An OPEC production-monitoring committee said it would formally recommend no change to output at Wednesday’s meeting, which was to start late in the evening due to the Muslim fast of Ramadan.
The three countries represented on the committee, Kuwait, Iran and Nigeria, urged increased compliance with agreed cuts instead, Kuwaiti Oil Minister Sheikh Ahmad Abdullah al-Sabah told reporters late on Tuesday.
The United Arab Emirates energy minister Mohamed Al Hamli echoed the broad view of other OPEC ministers that the oil market was in good health and a further cut in output unlikely.
“We are comfortable with the market” at the moment, he told reporters as he arrived in Vienna on Wednesday. He added that “compliance could be better” with cuts that were agreed last year in order to prop up prices, he said.

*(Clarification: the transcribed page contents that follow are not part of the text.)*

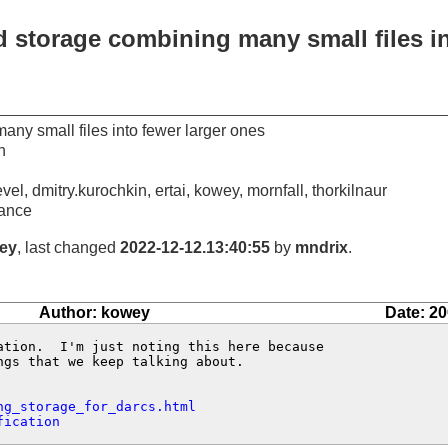
 storage combining many small files in
ny small files into fewer larger ones
n
vel, dmitry.kurochkin, ertai, kowey, mornfall, thorkilnaur
ance
ey
, last changed
2022-12-12.13:40:55
by
mndrix
.
Author: kowey
Date: 20
ation.  I'm just noting this here because

gs that we keep talking about.

ng_storage_for_darcs.html
fication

Saudi Oil Minister Ali al-Naimi, whose country is the biggest OPEC oil producer and its most influential member, said, “The market is in very good shape, very well supplied,” as he arrived ahead of the meeting.
“The price is good for everybody, consumer (and) producer,” he said. A vicious global economic downturn has sapped demand for energy, dragging crude prices from record highs of above $147 in July 2008 to $32.40 in December. They have since recovered to hover around $70.
Now ministers from OPEC countries, which are highly dependent on oil exports, must steer a careful course, supporting prices but not alarming markets by trying to do so too aggressively.